In Book 1, Chapter 1, Amory meets Monsignor Darcy for the first time. The two hit it off immediately, and Fitzgerald makes a clever allusion to describe Monsignor's appearance and cement is appeal to the young Amory.
Monsignor was forty-four then, and bustling—a trifle too stout for symmetry, with hair the color of spun gold and a brilliant, enveloping personality. When he came into a room clad in his full purple regalia from thatch to toe, he resembled a Turner sunset, and attracted both admiration and attention.
In order to illuminate Monsignor Darcy for the reader, Fitzgerald makes an allusion that compares Monsignor's outfit to the legendary paintings of the 19th century English painter, J. M. W. Turner, who frequently depicted sunsets as overwhelming washes of color. Through this invocation of visual art, Fitzgerald tethers Darcy's description to clear visual imagery while also emphasizing the priest's over-the-top, patrician tastes in art and literature. As he does throughout the novel, Fitzgerald's language adopts elitist references of its own in order to keep pace with the characters at hand and to satirize their extreme wealth and pseudo-sophistication.
In Book 1, Chapter 3, Amory has a startling lapse in his cool, calculating demeanor as his sanity appears to waver on a night out with his friends in New York. In the sequence that follows, Fitzgerald uses a host of literary devices—including imagery, metaphor, and simile—to detail Amory's hallucinogenic feeling of horror:
There was a minute while temptation crept over him like a warm wind, and his imagination turned to fire, and he took the glass from Phoebe's hand.
Fitzgerald's language mirrors Amory's feverish state of mind through the use of tactile imagery ("warmth" and "fire"), which appears in both a simile and a metaphor. Amory's sudden feeling of temptation—the urge to indulge after an uncharacteristically sober evening—feels like a "warm wind." And then, as his mind begins to hallucinate, his brain "turns to fire." The incendiary, even violent undertone of this metaphor anticipates the horrifying sequence to come, in which Amory will see a mysterious man who seems to be his deceased friend, Dick Humbird.

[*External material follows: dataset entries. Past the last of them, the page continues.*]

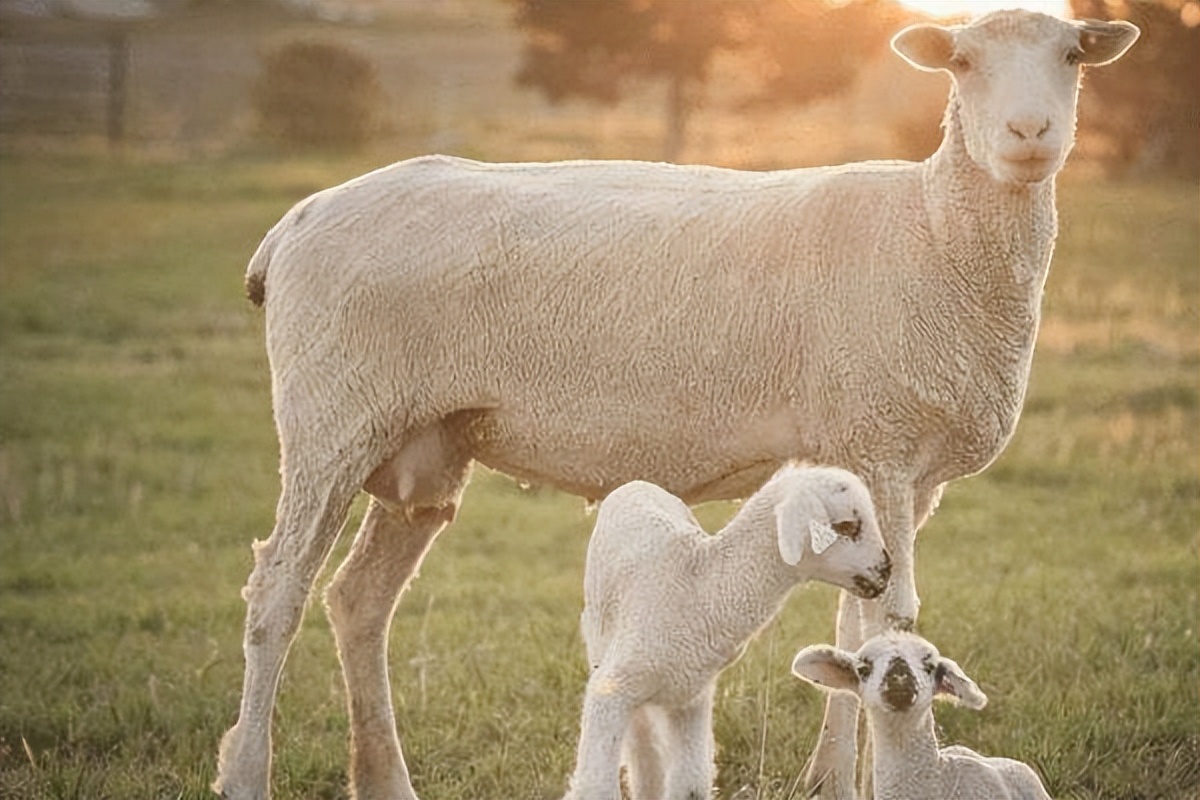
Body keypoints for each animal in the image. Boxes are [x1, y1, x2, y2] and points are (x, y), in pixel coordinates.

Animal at [564, 462, 892, 800]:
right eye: (847, 526)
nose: (886, 571)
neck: (698, 588)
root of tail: (638, 484)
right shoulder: (611, 691)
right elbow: (596, 786)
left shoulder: (691, 700)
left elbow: (691, 785)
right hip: (599, 639)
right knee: (642, 746)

Until this point in the novel, Amory has seemed to be unaffected by the sudden death of Humbird in a horrible automobile accident. The intense mood shift that this passage precipitates reflects the intensity of Amory's sudden confrontation with Humbird and, for that matter, with his own unprocessed emotions.
In Book 1, Chapter 3, the illustrious Monsignor Darcy tries to give Amory some much-needed advice. In doing so, he uses a luminous metaphor to put Amory's growing pains in the perspective of the long arc of an entire human life:
[...] and don't worry about losing your "personality," as you persist in calling it; at fifteen you had the radiance of early morning, at twenty you will begin to have the melancholy brilliance of the moon, and when you are my age you will give out, as I do, the genial golden warmth of 4pm.
This is one of many metaphors of age and the process of getting older in This Side of Paradise. Monsignor uses the imagery of changing light to reassure Amory that he is progressing and growing well and that there is much change and growth to come. At this moment in the novel, Amory just wants to be "radiant"—attractive, desirable, and high-class—and doesn't want any of this radiance to fade. Monsignor's metaphor provides some consolation that his radiance will change but won't diminish. What's more, with this use of imagery and metaphor, the text itself seems to glow with the warmth of Monsignor's words and his affection for Amory.
In Book 2, Chapter 5, at the close of This Side of Paradise, Amory finally understands himself after a novel of striving for some unreachable persona. Fitzgerald imbues this triumphant sequence of realization with the imagery of light and glass:
And he could not tell why the struggle was worth while, why he had determined to use to the utmost himself and his heritage from the personalities he had passed...
He stretched out his arms to the crystalline, radiant sky.
"I know myself," he cried, "but that is all."
Fitzgerald encapsulates all the fragility and beauty of Amory's self-knowledge in This Side of Paradise within his description of the sky at the very moment of Amory's inspiration. Using the visual imagery of a shining glass crystal or prism—a symbol of his new clarity—Fitzgerald casts the sky as a gorgeous but delicate object before Amory's eyes: a glowing mirror to Amory's new but nonetheless tenuous grasp on life and its meaning.
This is the moment that Amory becomes a fully realized human being, or, rather, the moment that Amory fully realizes that it is enough in this new modern world to understand oneself—and that it's unnecessary to aspire to anything more. This act of knowing is a delicate, paradoxical, and extremely personal affair. Like a shard of crystal, it is beautiful but extraordinarily fragile.